Activists are believers who contribute to the life of the church. They are a more general group than enthusiasts whose specific role is to make converts. There will be many other active people in the church who are not involved in conversion. The Limited Enthusiasm Model is extended to include active believers. This extended model will be useful in sociological models of church growth dealing with such issues as spiritual life and institutionalism.
The central hypothesis of the limited enthusiasm model is that conversion growth in the church is driven by a sub-group of church members called enthusiasts. New converts become new enthusiasts. The analogy is with the spread of a disease, where the enthusiasts are “infected” believers passing the faith on to unbelievers who catch the “disease” of religion. There are also activists in the church who, though not active in recruitment, are active in other areas of church life.
Church growth is limited as enthusiasts fail to reproduce themselves from a shrinking pool of potential converts. The church will consist of a balance of enthusiasts, other activists and inactive believers.
System Dynamics Model
Stocks and Flows
This model has three types of Christians:
- Enthusiasts – those active in conversion;
- Active Believers (Activists) – those active in the church but not in conversion. They are “non-recruiting” activists.
- Inactive believers – who play no part in conversion or any other aspect of church life.
These three types of church people are represented by three stocks in figure 1. Enthusiasts will also be active in other aspects of church life. Thus, the total activists are the sum of enthusiasts and active believers. The other stock represents the number of unbelievers.

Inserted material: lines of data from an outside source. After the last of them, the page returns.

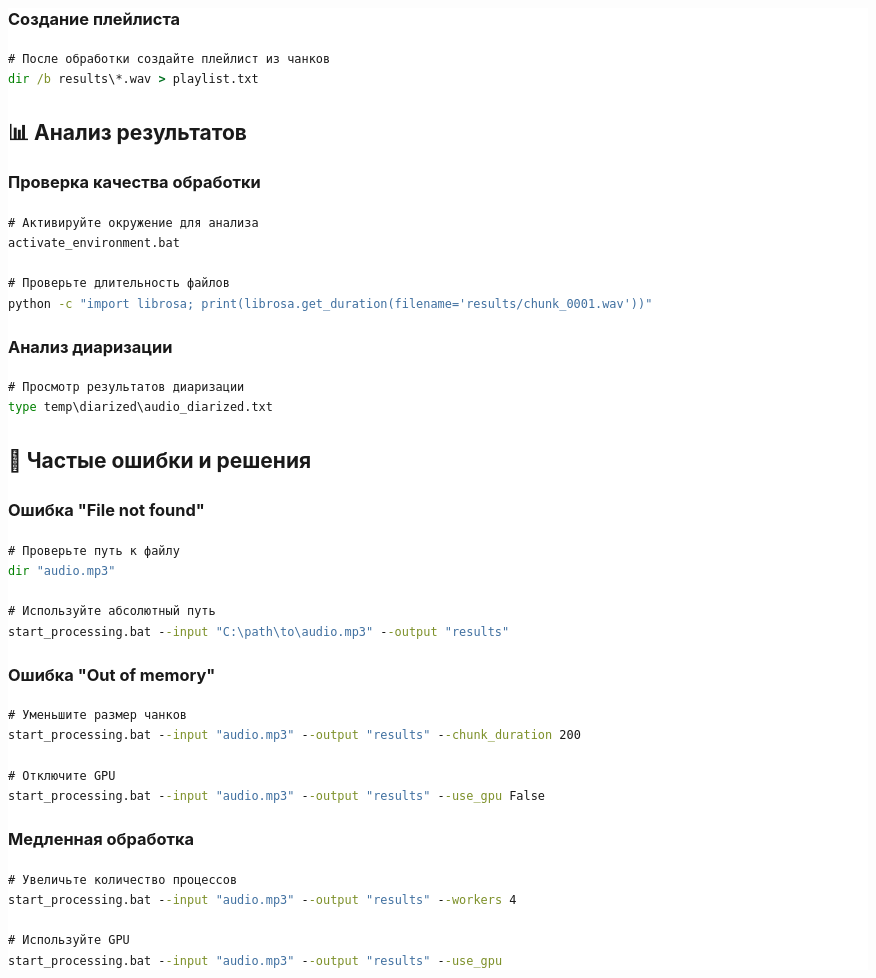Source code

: ### Создание плейлиста
```cmd
# После обработки создайте плейлист из чанков
dir /b results\*.wav > playlist.txt
```

## 📊 Анализ результатов

### Проверка качества обработки
```cmd
# Активируйте окружение для анализа
activate_environment.bat

# Проверьте длительность файлов
python -c "import librosa; print(librosa.get_duration(filename='results/chunk_0001.wav'))"
```

### Анализ диаризации
```cmd
# Просмотр результатов диаризации
type temp\diarized\audio_diarized.txt
```

## 🚨 Частые ошибки и решения

### Ошибка "File not found"
```cmd
# Проверьте путь к файлу
dir "audio.mp3"

# Используйте абсолютный путь
start_processing.bat --input "C:\path\to\audio.mp3" --output "results"
```

### Ошибка "Out of memory"
```cmd
# Уменьшите размер чанков
start_processing.bat --input "audio.mp3" --output "results" --chunk_duration 200

# Отключите GPU
start_processing.bat --input "audio.mp3" --output "results" --use_gpu False
```

### Медленная обработка
```cmd
# Увеличьте количество процессов
start_processing.bat --input "audio.mp3" --output "results" --workers 4

# Используйте GPU
start_processing.bat --input "audio.mp3" --output "results" --use_gpu
```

Unbelievers convert to believers through contact with enthusiasts who have “spread the faith” to them, loops R and B1. Some new converts become enthusiasts, some become activists who do not recruit, and the remaining converts become inactive believers. Enthusiasts only remain active for a limited time before becoming inactive and taking no further part in spreading the faith, loop B2. However, they remain active in other aspects of church life.
Active believers only remain active for a limited time before they become inactive, loop B3. This time is likely to be much longer than the duration enthusiastic as many active Christians are active for most of their lives.
In this simplified model, only inactive believers leave the church, loop B4. After becoming unbelievers, they are open to re-conversion driving future growth, loop R2. The delays in the process can cause long-term oscillations in church numbers.
The model may be enhanced with births, deaths, hardened unbelievers and reversion from all categories. See the Demographics model. The enhanced model enables more accurate calibrations, though the general model behaviour is the same.
The system dynamics model reduces to four differential equations:
The model has eight parameters.
|Reproduction Potential Rp||This is the number of unbelievers converted and made enthusiasts, through one existing enthusiast, given the whole population are unbelievers. It measures how much enthusiasts can “reproduce” themselves from the pool of unbelievers.|
|Duration of Enthusiastic Phase τi||The average time an enthusiast is active in conversion before they become an activist who does not recruit.|
|Duration of Active Phase τa||The average time spent as an activist is active before becoming inactive.|
|Fraction of Converts Enthusiast g||The fraction of new converts who become enthusiasts. The remaining people become either active or inactive believers immediately after conversion.|
|Fraction of Converts active f||The fraction of new converts who become activists. The remaining people become inactive believers immediately after conversion.|
|Leaving Rate α||The total rate at which inactive believers leave the church.|
|Initial Fraction of Church Enthusiast||The fraction of the church that are enthusiasts at the start of the model.|
|Initial Fraction of Church Activist||The fraction of the church that are activists at the start of the model.|
There are implications for the long-term growth and decline of the church. Like the basic limited enthusiasm model, there is a revival growth threshold over which the church will see rapid growth, figure 2. However, there is also an extinction threshold, equal to unity, under which the church will decline to zero members or attenders.
The peak in the total church is later than that of the total activists (including enthusiasts), figure 3. This delay will have significance when sociological variables are included. Those driven by the whole church, or by inactive believers, will take longer to respond than those driven by the church activsits.
The concept of activists comes from modelling the growth of political parties. See:
- Jeffs R.A., Hayward J., Roach P.A. & Wyburn J. (2016). Activist Model of Political Party Growth. Physica A: Statistical Mechanics and its Applications, 442, 359-372. arXiv:1509.07805. Physica A.
- Hayward J., Jeffs R.A. & Roach P.A. (2020). A Supply and Demand Model of Political Party Growth. Presented at the 36th International Conference of the System Dynamics Society, Virtual Bergen, July 2020.